The records that appear below are to be restated word for word.

Saved entries:
::::::::::

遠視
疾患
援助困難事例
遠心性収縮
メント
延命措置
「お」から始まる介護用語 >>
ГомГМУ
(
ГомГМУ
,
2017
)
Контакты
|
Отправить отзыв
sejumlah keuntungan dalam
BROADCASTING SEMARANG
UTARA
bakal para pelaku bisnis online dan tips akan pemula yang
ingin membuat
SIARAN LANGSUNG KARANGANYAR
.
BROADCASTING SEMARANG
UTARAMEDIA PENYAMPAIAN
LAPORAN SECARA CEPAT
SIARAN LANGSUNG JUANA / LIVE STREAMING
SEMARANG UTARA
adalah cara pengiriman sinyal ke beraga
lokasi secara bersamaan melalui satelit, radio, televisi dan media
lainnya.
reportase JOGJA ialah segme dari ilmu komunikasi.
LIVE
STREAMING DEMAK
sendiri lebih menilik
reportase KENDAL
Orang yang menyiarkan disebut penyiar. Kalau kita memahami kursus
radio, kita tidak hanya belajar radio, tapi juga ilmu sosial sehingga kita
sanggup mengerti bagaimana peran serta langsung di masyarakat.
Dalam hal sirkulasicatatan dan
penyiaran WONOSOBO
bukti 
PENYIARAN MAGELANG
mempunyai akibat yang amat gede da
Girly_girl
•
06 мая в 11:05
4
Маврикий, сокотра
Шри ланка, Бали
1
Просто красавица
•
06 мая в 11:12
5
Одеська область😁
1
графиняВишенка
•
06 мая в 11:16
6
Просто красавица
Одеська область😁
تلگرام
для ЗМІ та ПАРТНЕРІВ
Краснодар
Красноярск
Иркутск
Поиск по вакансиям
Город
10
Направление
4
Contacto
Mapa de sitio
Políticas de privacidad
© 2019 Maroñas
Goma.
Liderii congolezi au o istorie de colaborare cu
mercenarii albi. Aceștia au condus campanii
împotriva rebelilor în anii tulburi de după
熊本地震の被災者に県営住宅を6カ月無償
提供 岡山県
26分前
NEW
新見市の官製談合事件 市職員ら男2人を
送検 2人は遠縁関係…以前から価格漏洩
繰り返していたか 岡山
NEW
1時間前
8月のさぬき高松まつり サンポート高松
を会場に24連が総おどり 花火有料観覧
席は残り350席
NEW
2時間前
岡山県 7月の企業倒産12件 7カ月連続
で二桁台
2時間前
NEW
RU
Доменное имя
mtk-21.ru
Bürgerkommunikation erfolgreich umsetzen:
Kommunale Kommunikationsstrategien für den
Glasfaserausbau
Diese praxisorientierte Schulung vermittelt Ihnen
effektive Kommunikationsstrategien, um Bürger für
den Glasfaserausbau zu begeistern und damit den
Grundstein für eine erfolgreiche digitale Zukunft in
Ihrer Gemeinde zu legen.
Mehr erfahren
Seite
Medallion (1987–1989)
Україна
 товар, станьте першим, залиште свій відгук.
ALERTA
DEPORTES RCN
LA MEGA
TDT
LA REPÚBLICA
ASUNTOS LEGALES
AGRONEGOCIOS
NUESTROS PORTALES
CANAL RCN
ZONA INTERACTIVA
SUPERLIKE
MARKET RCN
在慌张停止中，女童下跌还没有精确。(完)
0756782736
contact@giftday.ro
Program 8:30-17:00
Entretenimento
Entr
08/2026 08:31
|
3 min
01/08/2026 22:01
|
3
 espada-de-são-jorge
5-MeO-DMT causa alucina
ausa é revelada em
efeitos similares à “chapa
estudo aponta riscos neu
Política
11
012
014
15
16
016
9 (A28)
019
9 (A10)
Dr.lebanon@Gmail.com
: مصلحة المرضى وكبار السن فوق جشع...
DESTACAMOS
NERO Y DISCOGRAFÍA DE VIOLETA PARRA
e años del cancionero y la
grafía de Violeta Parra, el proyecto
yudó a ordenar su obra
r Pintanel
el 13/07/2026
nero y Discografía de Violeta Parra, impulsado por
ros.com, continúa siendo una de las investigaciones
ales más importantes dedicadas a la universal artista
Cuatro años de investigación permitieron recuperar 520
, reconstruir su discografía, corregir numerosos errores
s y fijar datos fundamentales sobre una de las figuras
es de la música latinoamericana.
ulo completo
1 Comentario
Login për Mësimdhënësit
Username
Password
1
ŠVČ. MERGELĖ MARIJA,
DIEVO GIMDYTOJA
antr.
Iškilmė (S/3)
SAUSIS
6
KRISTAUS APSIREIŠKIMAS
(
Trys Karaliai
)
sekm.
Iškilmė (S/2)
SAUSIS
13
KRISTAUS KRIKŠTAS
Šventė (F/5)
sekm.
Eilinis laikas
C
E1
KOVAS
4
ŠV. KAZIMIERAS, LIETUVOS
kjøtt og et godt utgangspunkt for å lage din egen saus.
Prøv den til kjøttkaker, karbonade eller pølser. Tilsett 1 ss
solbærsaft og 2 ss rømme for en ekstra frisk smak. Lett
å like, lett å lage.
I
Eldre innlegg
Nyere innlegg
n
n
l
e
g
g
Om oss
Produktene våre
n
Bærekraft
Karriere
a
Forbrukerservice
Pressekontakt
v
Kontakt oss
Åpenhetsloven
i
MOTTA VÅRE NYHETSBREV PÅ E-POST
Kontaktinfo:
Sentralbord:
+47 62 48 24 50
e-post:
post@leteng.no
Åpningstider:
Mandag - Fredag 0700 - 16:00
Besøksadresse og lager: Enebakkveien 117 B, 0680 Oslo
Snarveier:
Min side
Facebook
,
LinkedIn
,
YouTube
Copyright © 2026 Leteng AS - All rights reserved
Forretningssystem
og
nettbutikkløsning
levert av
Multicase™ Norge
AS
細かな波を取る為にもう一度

::::::::::

Reply to the task
遠視
疾患
援助困難事例
遠心性収縮
メント
延命措置
「お」から始まる介護用語 >>
ГомГМУ
(
ГомГМУ
,
2017
)
Контакты
|
Отправить отзыв
sejumlah keuntungan dalam
BROADCASTING SEMARANG
UTARA
bakal para pelaku bisnis online dan tips akan pemula yang
ingin membuat
SIARAN LANGSUNG KARANGANYAR
.
BROADCASTING SEMARANG
UTARAMEDIA PENYAMPAIAN
LAPORAN SECARA CEPAT
SIARAN LANGSUNG JUANA / LIVE STREAMING
SEMARANG UTARA
adalah cara pengiriman sinyal ke beraga
lokasi secara bersamaan melalui satelit, radio, televisi dan media
lainnya.
reportase JOGJA ialah segme dari ilmu komunikasi.
LIVE
STREAMING DEMAK
sendiri lebih menilik
reportase KENDAL
Orang yang menyiarkan disebut penyiar. Kalau kita memahami kursus
radio, kita tidak hanya belajar radio, tapi juga ilmu sosial sehingga kita
sanggup mengerti bagaimana peran serta langsung di masyarakat.
Dalam hal sirkulasicatatan dan
penyiaran WONOSOBO
bukti 
PENYIARAN MAGELANG
mempunyai akibat yang amat gede da
Girly_girl
•
06 мая в 11:05
4
Маврикий, сокотра
Шри ланка, Бали
1
Просто красавица
•
06 мая в 11:12
5
Одеська область😁
1
графиняВишенка
•
06 мая в 11:16
6
Просто красавица
Одеська область😁
تلگرام
для ЗМІ та ПАРТНЕРІВ
Краснодар
Красноярск
Иркутск
Поиск по вакансиям
Город
10
Направление
4
Contacto
Mapa de sitio
Políticas de privacidad
© 2019 Maroñas
Goma.
Liderii congolezi au o istorie de colaborare cu
mercenarii albi. Aceștia au condus campanii
împotriva rebelilor în anii tulburi de după
熊本地震の被災者に県営住宅を6カ月無償
提供 岡山県
26分前
NEW
新見市の官製談合事件 市職員ら男2人を
送検 2人は遠縁関係…以前から価格漏洩
繰り返していたか 岡山
NEW
1時間前
8月のさぬき高松まつり サンポート高松
を会場に24連が総おどり 花火有料観覧
席は残り350席
NEW
2時間前
岡山県 7月の企業倒産12件 7カ月連続
で二桁台
2時間前
NEW
RU
Доменное имя
mtk-21.ru
Bürgerkommunikation erfolgreich umsetzen:
Kommunale Kommunikationsstrategien für den
Glasfaserausbau
Diese praxisorientierte Schulung vermittelt Ihnen
effektive Kommunikationsstrategien, um Bürger für
den Glasfaserausbau zu begeistern und damit den
Grundstein für eine erfolgreiche digitale Zukunft in
Ihrer Gemeinde zu legen.
Mehr erfahren
Seite
Medallion (1987–1989)
Україна
 товар, станьте першим, залиште свій відгук.
ALERTA
DEPORTES RCN
LA MEGA
TDT
LA REPÚBLICA
ASUNTOS LEGALES
AGRONEGOCIOS
NUESTROS PORTALES
CANAL RCN
ZONA INTERACTIVA
SUPERLIKE
MARKET RCN
在慌张停止中，女童下跌还没有精确。(完)
0756782736
contact@giftday.ro
Program 8:30-17:00
Entretenimento
Entr
08/2026 08:31
|
3 min
01/08/2026 22:01
|
3
 espada-de-são-jorge
5-MeO-DMT causa alucina
ausa é revelada em
efeitos similares à “chapa
estudo aponta riscos neu
Política
11
012
014
15
16
016
9 (A28)
019
9 (A10)
Dr.lebanon@Gmail.com
: مصلحة المرضى وكبار السن فوق جشع...
DESTACAMOS
NERO Y DISCOGRAFÍA DE VIOLETA PARRA
e años del cancionero y la
grafía de Violeta Parra, el proyecto
yudó a ordenar su obra
r Pintanel
el 13/07/2026
nero y Discografía de Violeta Parra, impulsado por
ros.com, continúa siendo una de las investigaciones
ales más importantes dedicadas a la universal artista
Cuatro años de investigación permitieron recuperar 520
, reconstruir su discografía, corregir numerosos errores
s y fijar datos fundamentales sobre una de las figuras
es de la música latinoamericana.
ulo completo
1 Comentario
Login për Mësimdhënësit
Username
Password
1
ŠVČ. MERGELĖ MARIJA,
DIEVO GIMDYTOJA
antr.
Iškilmė (S/3)
SAUSIS
6
KRISTAUS APSIREIŠKIMAS
(
Trys Karaliai
)
sekm.
Iškilmė (S/2)
SAUSIS
13
KRISTAUS KRIKŠTAS
Šventė (F/5)
sekm.
Eilinis laikas
C
E1
KOVAS
4
ŠV. KAZIMIERAS, LIETUVOS
kjøtt og et godt utgangspunkt for å lage din egen saus.
Prøv den til kjøttkaker, karbonade eller pølser. Tilsett 1 ss
solbærsaft og 2 ss rømme for en ekstra frisk smak. Lett
å like, lett å lage.
I
Eldre innlegg
Nyere innlegg
n
n
l
e
g
g
Om oss
Produktene våre
n
Bærekraft
Karriere
a
Forbrukerservice
Pressekontakt
v
Kontakt oss
Åpenhetsloven
i
MOTTA VÅRE NYHETSBREV PÅ E-POST
Kontaktinfo:
Sentralbord:
+47 62 48 24 50
e-post:
post@leteng.no
Åpningstider:
Mandag - Fredag 0700 - 16:00
Besøksadresse og lager: Enebakkveien 117 B, 0680 Oslo
Snarveier:
Min side
Facebook
,
LinkedIn
,
YouTube
Copyright © 2026 Leteng AS - All rights reserved
Forretningssystem
og
nettbutikkløsning
levert av
Multicase™ Norge
AS
細かな波を取る為にもう一度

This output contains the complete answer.